Data extracted from a collection

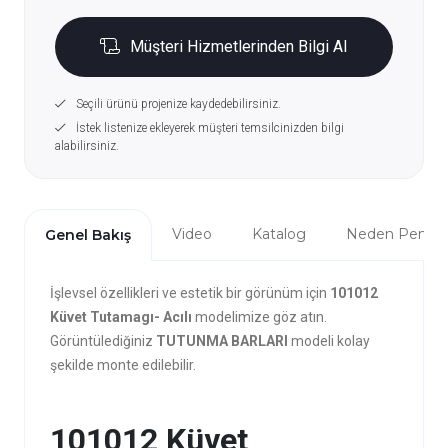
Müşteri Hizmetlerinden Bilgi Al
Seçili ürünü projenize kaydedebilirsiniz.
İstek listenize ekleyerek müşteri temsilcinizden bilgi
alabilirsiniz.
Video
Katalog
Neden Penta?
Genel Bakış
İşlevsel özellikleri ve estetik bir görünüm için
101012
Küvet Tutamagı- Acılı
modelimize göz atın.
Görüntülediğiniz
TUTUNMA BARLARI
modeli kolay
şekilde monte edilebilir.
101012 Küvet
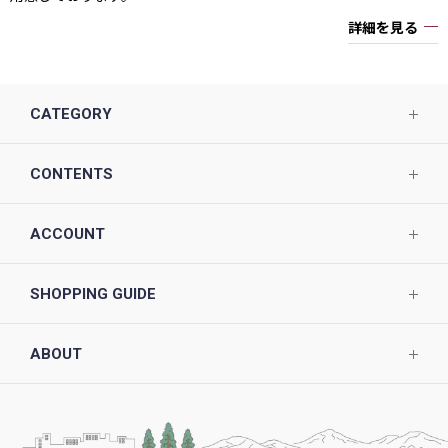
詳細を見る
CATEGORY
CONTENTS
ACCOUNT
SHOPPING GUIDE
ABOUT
---
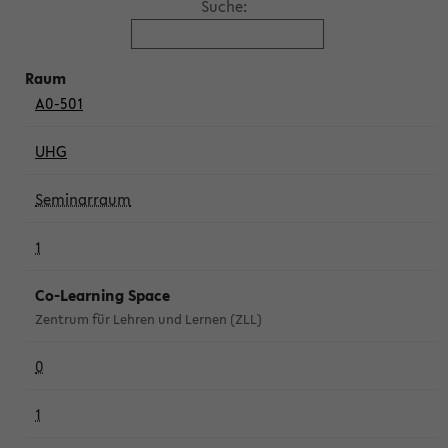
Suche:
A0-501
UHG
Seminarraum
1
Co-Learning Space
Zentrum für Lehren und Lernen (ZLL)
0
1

INSTRUCTION -> All lines in the data above from the one with "Seçili ürünü projenize kaydedebilirsiniz." through the one with "TUTUNMA BARLARI" must be repeated exactly, and no others.

RESPONSE TO THIS EXERCISE ->
Seçili ürünü projenize kaydedebilirsiniz.
İstek listenize ekleyerek müşteri temsilcinizden bilgi
alabilirsiniz.
Video
Katalog
Neden Penta?
Genel Bakış
İşlevsel özellikleri ve estetik bir görünüm için
101012
Küvet Tutamagı- Acılı
modelimize göz atın.
Görüntülediğiniz
TUTUNMA BARLARI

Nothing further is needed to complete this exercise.